In a written statement to the ATA, Nicolaides claimed that “over the next three years, [the provincial government has] planned to invest more than $1.2 billion to address classroom complexity”.
What he fails to mention in that, however, is that the funding rate won’t actually increase, so the total funding increase is only because of a larger student population, not because the government believes that the schools should have more money per student.
In fact, according to the ATA, “provincial grant rates will remain static for the next school year”. Plus, when we account for both inflation and enrolment growth, according to ATA president, Jason Schilling, “per-pupil education spending will be down 13% provincewide, compared to 2019.”
The ATA claims that according to school jurisdiction funding profiles from Alberta Education, 13 school divisions face an actual funding cut for 2024–2025. On top of that, 10 others will receive and increase of under 1%, which, of course, won’t be enough to cover inflation and enrolment growth.
On that note, the ATA calculated that board funding throughout the province will increase 3.4% in the next school year, yet enrolment is projected to increase 3.6%.
Also in his statement to the ATA, Nicolaides promised that the funding I mentioned earlier “will go directly to hiring 3,000 more teachers and other educational staff”.
Yet, the ATA predicts that over the next two years, the school system will see a net increase of 50,000 students (even when you account for students graduating out of the system).
That’s more than 15 students per new hire. And remember, that’s not just 3,000 new teachers—that number includes other educational staff—so the teacher–student gap might end up being even larger.

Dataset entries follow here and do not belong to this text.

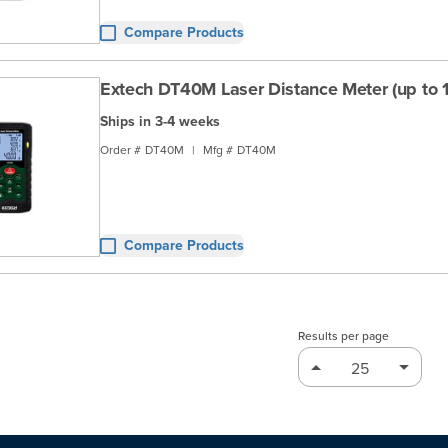
Compare Products
Extech DT40M Laser Distance Meter (up to 13
Ships in 3-4 weeks
Order #
DT40M
|
Mfg #
DT40M
Compare Products
Results per page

Even if it was just teachers, 16 students is large enough for a new class, let alone dealing with the overcrowding already in provincial classrooms.
Part of that overcrowding is spatial. The Foothills Composite High School in Okotoks, for example, is already at 120% capacity, and some of the schools under the stewardship of the Calgary Board of Education are also approaching 120% capacity.